Le paysage médiatique vit une période de bouleversements. Quel sera le rôle d’une agence de presse à l’avenir ? Quelles sont les tâches qu’elle pourrait assumer pour le compte des clients ?

Pietro Supino : la pression sur les coûts va encore s’accentuer ces prochaines années. Chaque entreprise de média devra se demander dans quels domaines elle sera en mesure de créer une véritable valeur ajoutée pour ses lecteurs, utilisateurs et annonceurs. Là où ce sera possible, les médias investiront pour se profiler, ils ne seront pas intéressés à des coopérations. Dans tous les autres secteurs, des rapprochements aideront à affronter l’évolution du monde des médias. Je peux ainsi très bien m’imaginer que l’ats puisse encore élargir sa palette de prestations, par exemple dans le domaine de la vidéo. Dans le même temps, elle devra aussi faire sa part pour répondre à la pression plus grande sur les coûts.

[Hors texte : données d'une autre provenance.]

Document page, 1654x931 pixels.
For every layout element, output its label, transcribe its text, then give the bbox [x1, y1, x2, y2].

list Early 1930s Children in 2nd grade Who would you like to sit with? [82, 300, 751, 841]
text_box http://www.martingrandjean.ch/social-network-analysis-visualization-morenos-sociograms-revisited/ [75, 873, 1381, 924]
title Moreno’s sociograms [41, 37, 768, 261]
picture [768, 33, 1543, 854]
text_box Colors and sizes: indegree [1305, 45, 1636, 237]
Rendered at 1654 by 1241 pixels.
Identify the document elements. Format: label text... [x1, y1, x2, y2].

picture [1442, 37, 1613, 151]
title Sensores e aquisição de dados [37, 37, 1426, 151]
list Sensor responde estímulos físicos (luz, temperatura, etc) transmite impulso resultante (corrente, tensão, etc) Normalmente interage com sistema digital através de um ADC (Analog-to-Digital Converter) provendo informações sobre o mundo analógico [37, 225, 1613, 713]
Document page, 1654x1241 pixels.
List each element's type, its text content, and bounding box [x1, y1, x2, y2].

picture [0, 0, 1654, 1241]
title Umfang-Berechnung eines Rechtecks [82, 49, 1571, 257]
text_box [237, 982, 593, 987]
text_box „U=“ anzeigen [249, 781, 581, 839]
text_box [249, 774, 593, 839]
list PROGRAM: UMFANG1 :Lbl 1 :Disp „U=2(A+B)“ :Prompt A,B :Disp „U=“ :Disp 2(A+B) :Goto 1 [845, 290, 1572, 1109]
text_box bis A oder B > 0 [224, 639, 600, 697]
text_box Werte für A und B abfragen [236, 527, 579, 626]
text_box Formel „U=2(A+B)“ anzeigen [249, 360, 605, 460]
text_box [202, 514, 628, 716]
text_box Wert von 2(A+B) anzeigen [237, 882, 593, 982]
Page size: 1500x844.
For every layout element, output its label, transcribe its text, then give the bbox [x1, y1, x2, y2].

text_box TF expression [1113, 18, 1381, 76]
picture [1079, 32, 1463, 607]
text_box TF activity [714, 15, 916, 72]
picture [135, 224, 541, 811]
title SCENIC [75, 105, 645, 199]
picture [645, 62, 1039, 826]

Agence plurilingue contribuant à l’échange d’informations entre les différentes parties du pays, l’ats est une pourvoyeuse classique de service public. En tant que plus grand actionnaire de l’ats et président de Schweizer Medien, que pensez-vous d’un soutien étatique au rôle de l’ats ?

Pietro Supino : les médias devraient être indépendants et avoir une fonction de contrôle, en particulier à l’égard des institutions publiques. De ce point de vue, il y a donc une contradiction avec l’idée d’un financement des médias par l’Etat. Les pouvoirs publics peuvent cependant faire beaucoup pour que notre paysage médiatique demeure à l’avenir aussi riche qu’il l’est aujourd’hui. De bonnes conditions cadres jouent un rôle décisif. Cela peut passer par des investissements dans la recherche, dans la formation de base et continue des journalistes, dans l’éducation aux médias au sein de la population, mais aussi avec des règles claires pour la SSR ou à travers un réel engagement en faveur de la transparence en politique. Il est par exemple choquant que des journalistes qui publient des débats officiels secrets puissent être condamnés pour cela. Si la politique veut aller au-delà de ce que j’ai décrit, alors une aide via l’ats au titre de la diversité des langues me semble être un bon moyen. Car l’agence contribue, en tant que partenaire fiable de l’ensemble des médias, à l’offre de base des informations et à la cohésion de la Suisse.